By looking at the ‘shadows’ of two supermassive black holes in the process of colliding, astronomers may have a way to measure black holes in distant galaxies and test competing theories of gravity.

Three years ago, the first ever image of a black hole, at the center of galaxy Messier 87, came into focus thanks to the Event Horizon Telescope, a global network of synchronized radio dishes acting as one giant telescope.

Now a new imaging technique could allow astronomers to study black holes smaller than M87’s, a monster with a mass of 6.5 billion suns, harbored in galaxies more distant than M87, which at 55 million light-years away, is still relatively close to our own Milky Way.

Credit: Jordy Devalaar/Columbia University

To make it work, you need a pair of supermassive black holes in the throes of merging. Second, you need to be looking at the pair at a nearly side-on angle. From this sideways vantage point, as one black hole passes in front of the other, you should be able to see a bright flash of light as the glowing ring of the black hole farther away is magnified by the black hole closest to you, a phenomenon known as gravitational lensing.

The lensing effect is well known, but what the researchers discovered here was a hidden signal: a distinctive dip in brightness corresponding to the "shadow" of the black hole in back. This subtle dimming can last from a few hours to a few days, depending on how massive the black holes, and how closely entwined their orbits. If you measure how long the dip lasts, the researchers say, you can estimate the size and shape of the shadow cast by the black hole’s event horizon, the point of no exit, where nothing escapes, not even light.

Black hole shadows may also hold the secret to the true nature of gravity at the very large scale. As you probably know, gravity as we perceive it commonly on earth does not apply to the universe, or it would not be expanding. And it does not apply at the quantum level.

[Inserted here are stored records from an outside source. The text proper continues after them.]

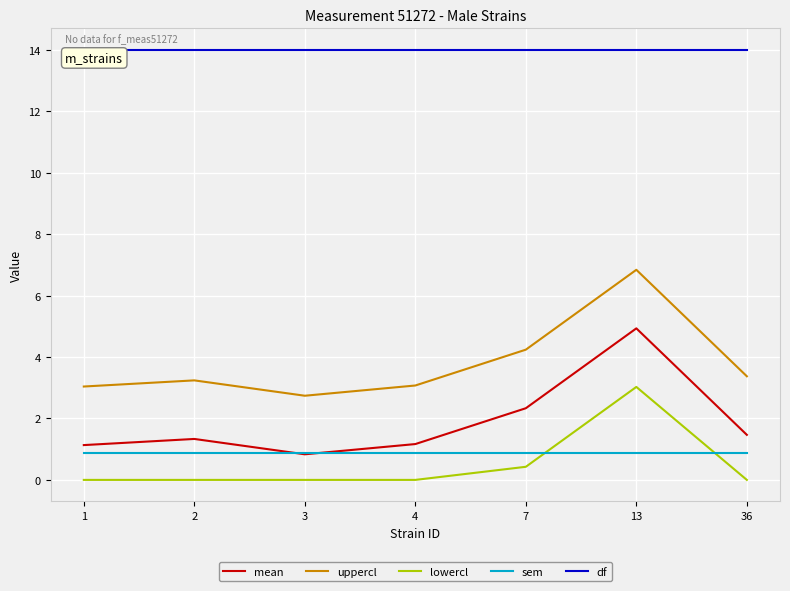

Which series has the largest total across all categories?

df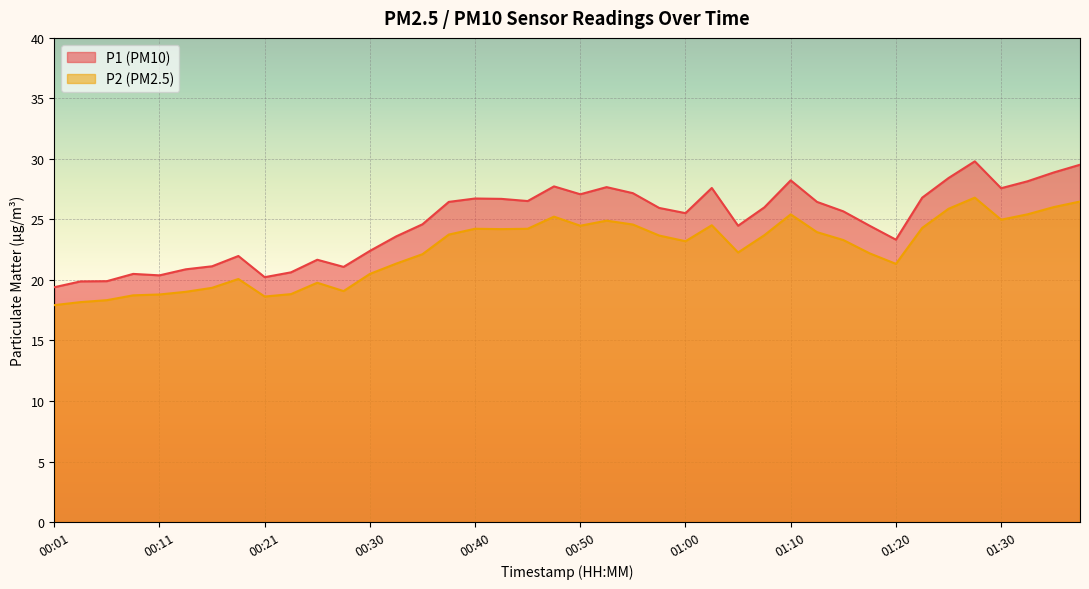

The P2 series shows 24.3 at 01:22. True or false?

True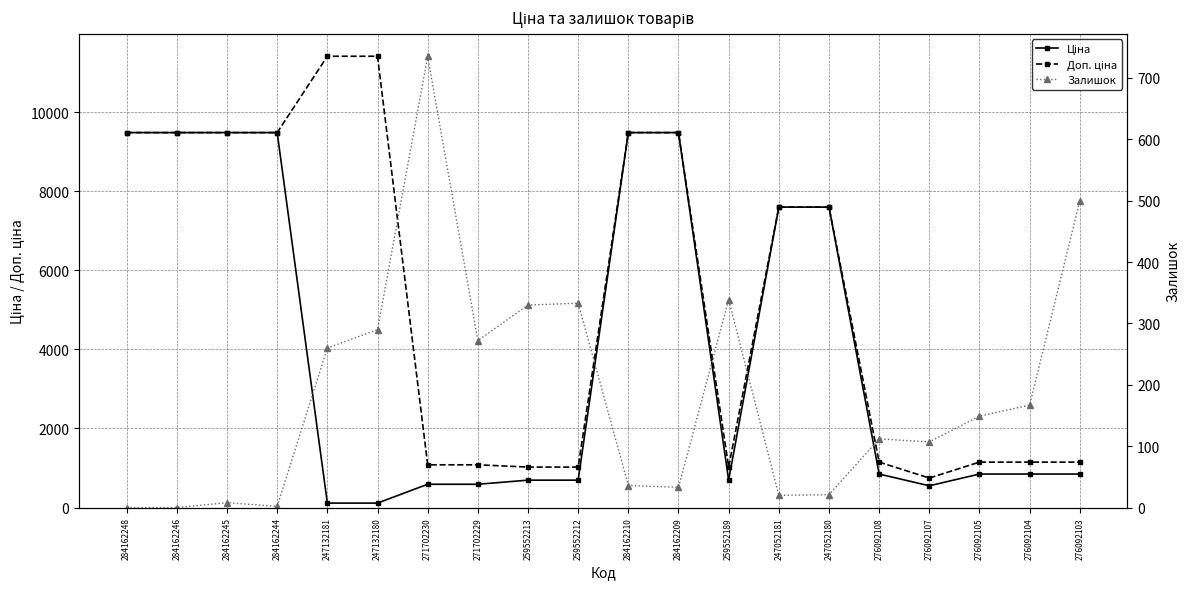

After their last crossing, which series has the higher values: Залишок or Ціна?

Ціна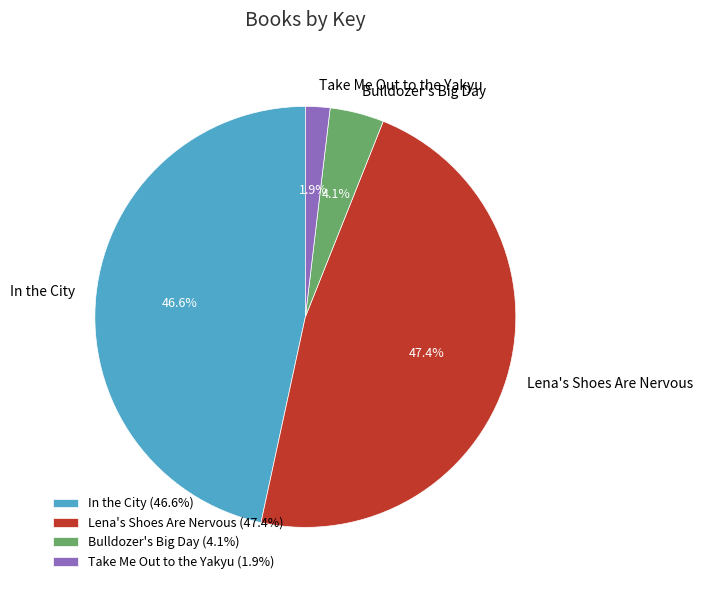

To the nearest percent, what is the average slice percentage?

25%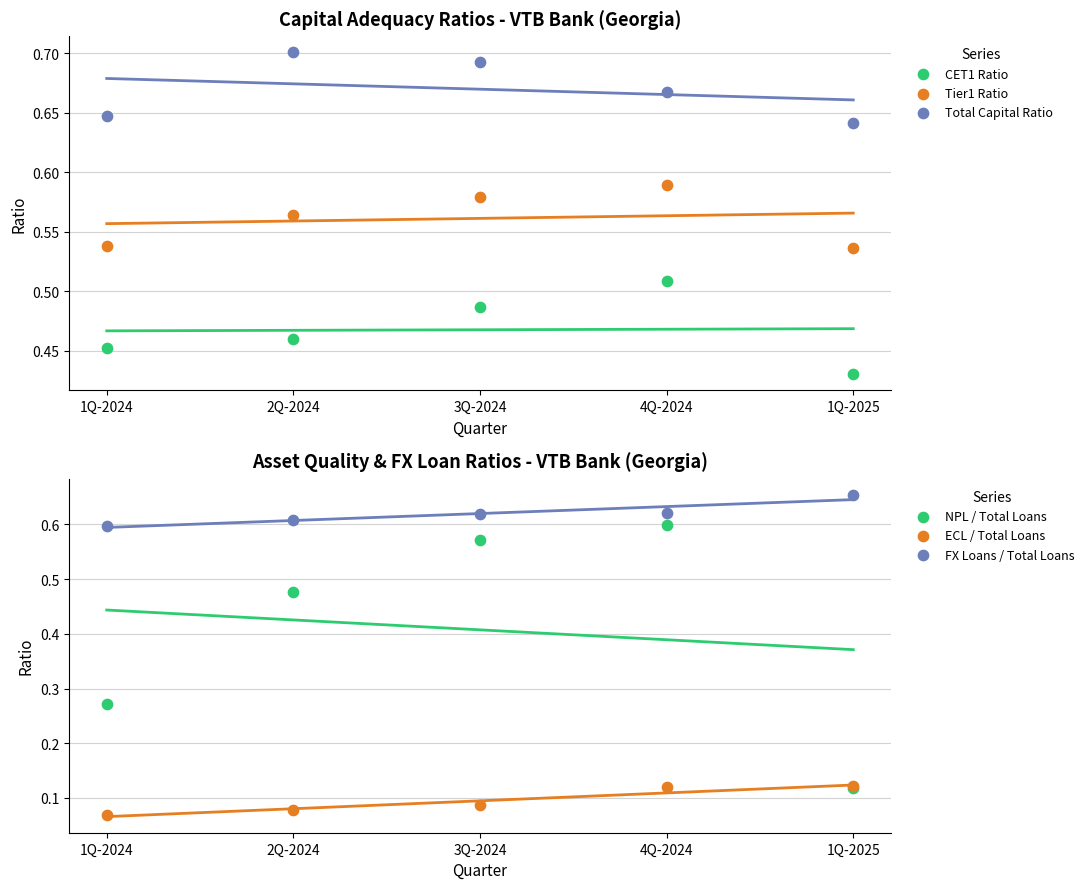

What is the total value across all series at 4Q-2024?

3.1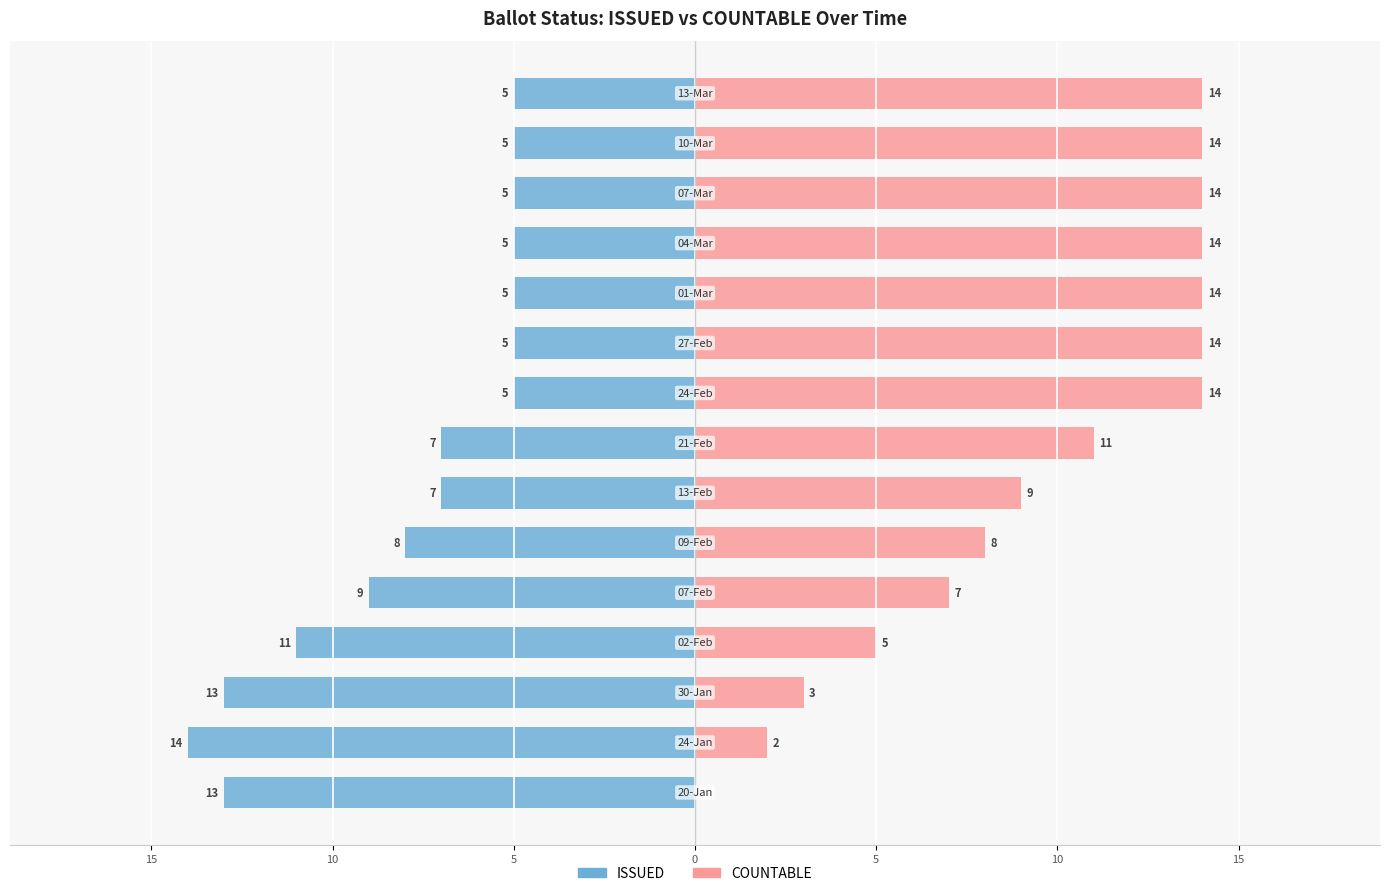

Reading left to right, transcribe all the data shown in this chart.

ISSUED: -13	-14	-13	-11	-9	-8	-7	-7	-5	-5	-5	-5	-5	-5	-5
COUNTABLE: 0	2	3	5	7	8	9	11	14	14	14	14	14	14	14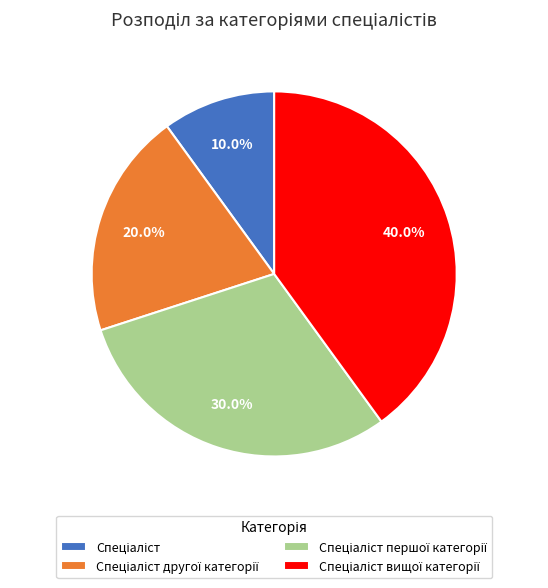

Is there a majority slice in this chart?

No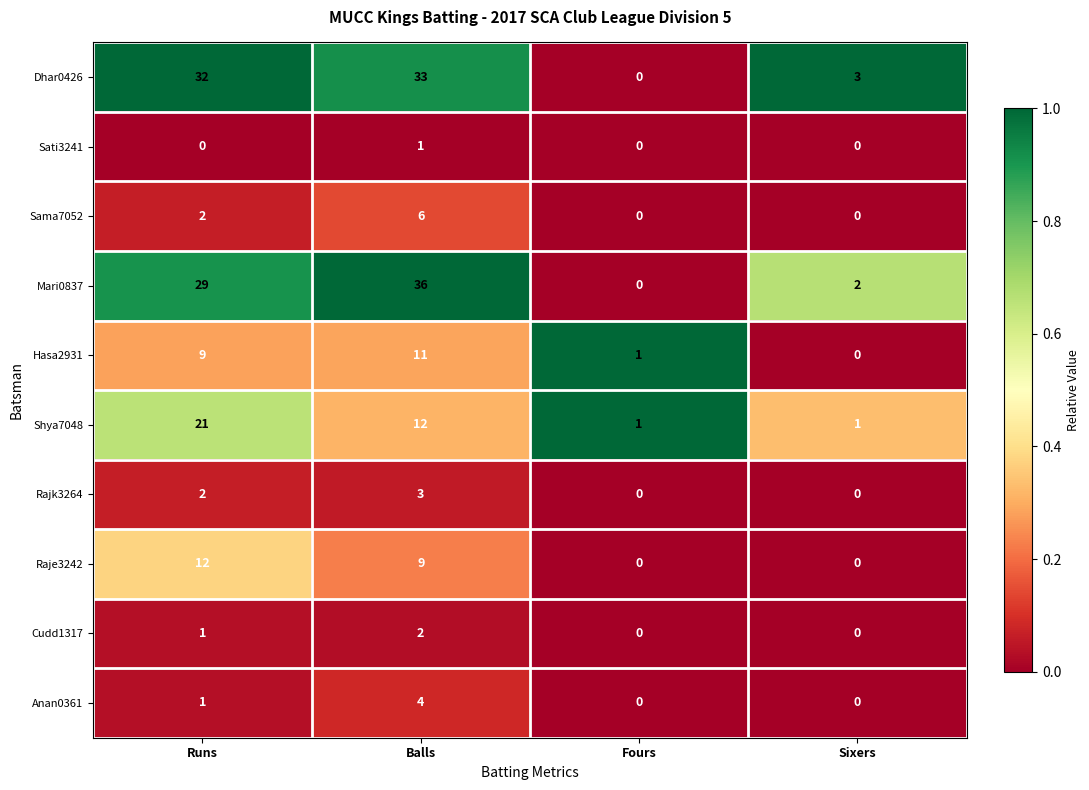

Rank the series by their maximum value, from highest to lowest.

Mari0837, Dhar0426, Shya7048, Raje3242, Hasa2931, Sama7052, Anan0361, Rajk3264, Cudd1317, Sati3241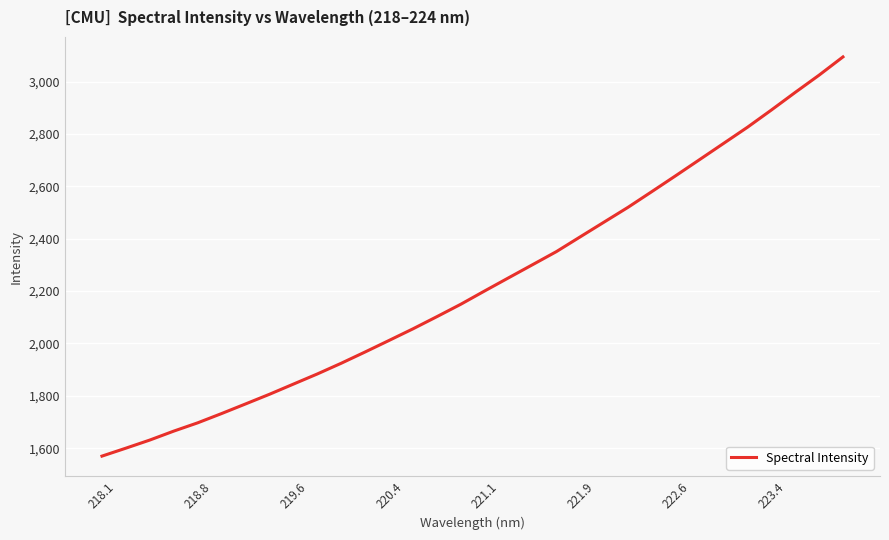

What is the difference between the maximum and minimum values?

1524.5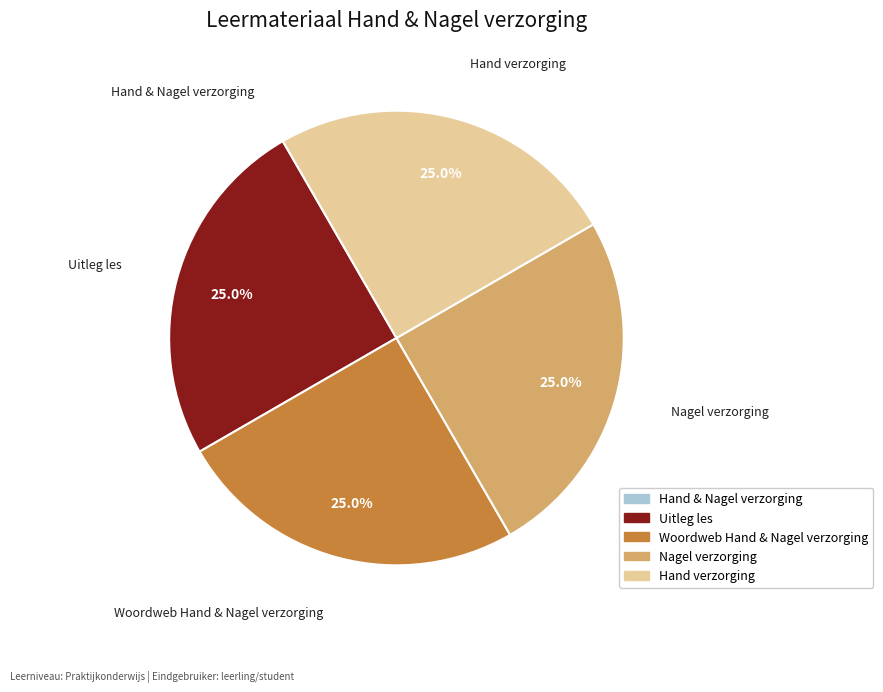

What percentage is NOT represented by Uitleg les?

75.0%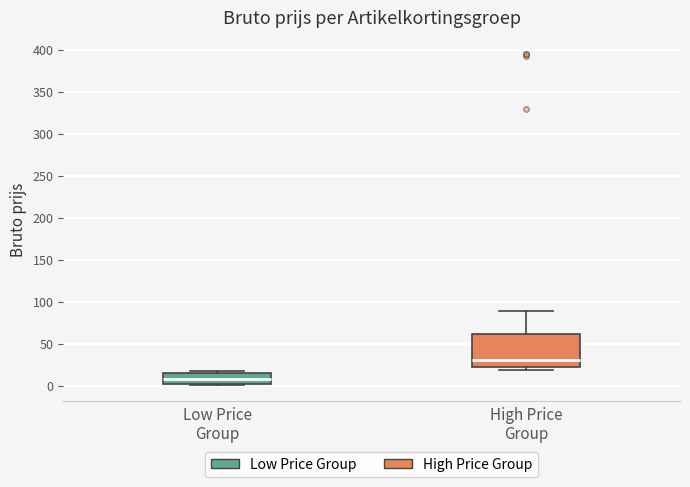

Which box's median line is the lowest?

Low Price Group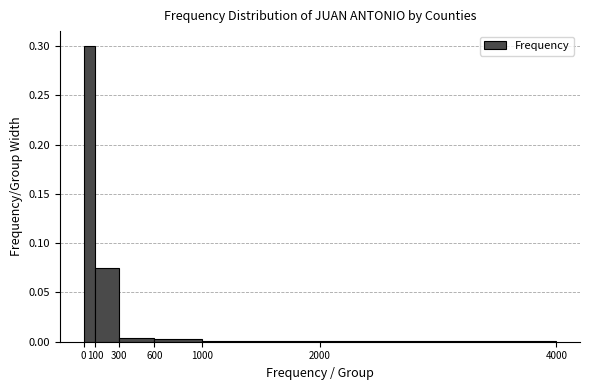

What is the height of the bar covering 100 to 300 on the x-axis? The values are not printed on the chart, so give them approximately, as read against the axis.

0.075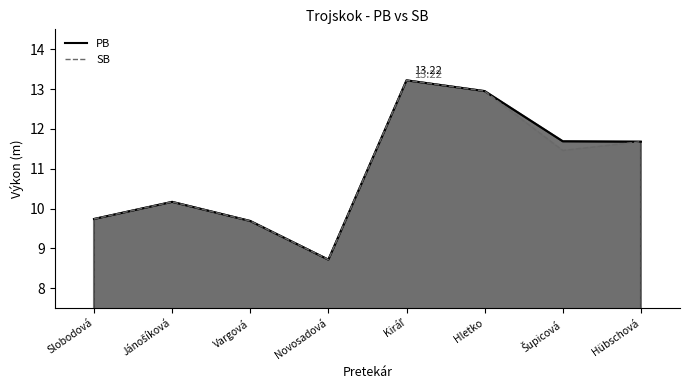

What are all the series names shown in the legend?

PB, SB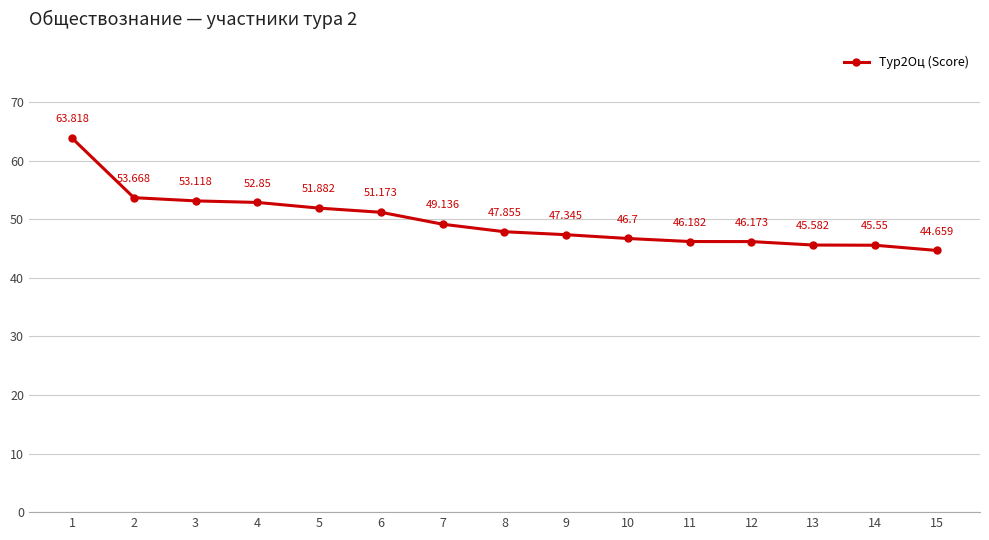

What is the sum of the values at 7 and 1?

113.0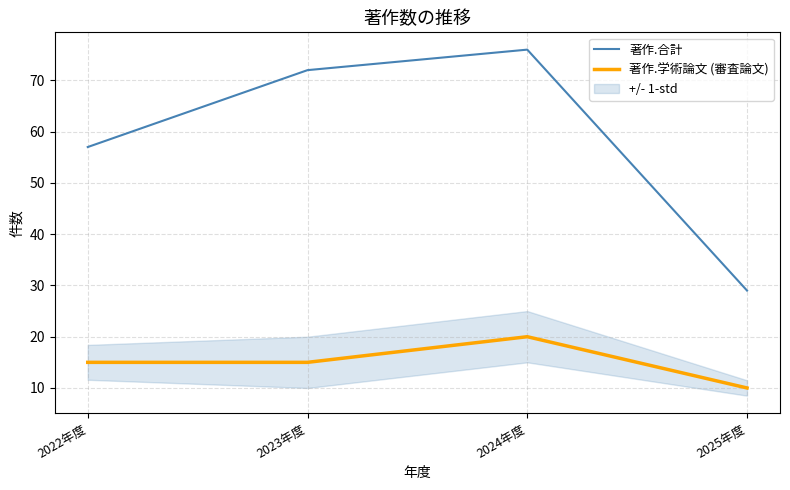

What is the average value of the 著作.合計 series?

58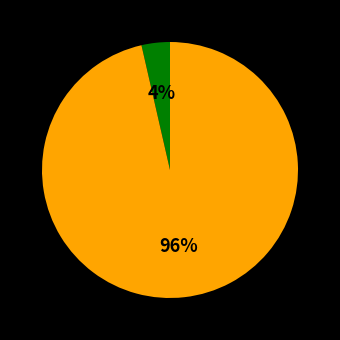

To the nearest percent, what is the average slice percentage?

50%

Einstein’s theory of general relativity predicts the size of black holes. Physicists, therefore, have sought them out to test alternative theories of gravity in an effort to reconcile two competing ideas of how nature works: Einstein’s general relativity, which explains large scale phenomena like orbiting planets and the expanding universe, and quantum physics, which explains how tiny particles like electrons and photons can occupy multiple states at once.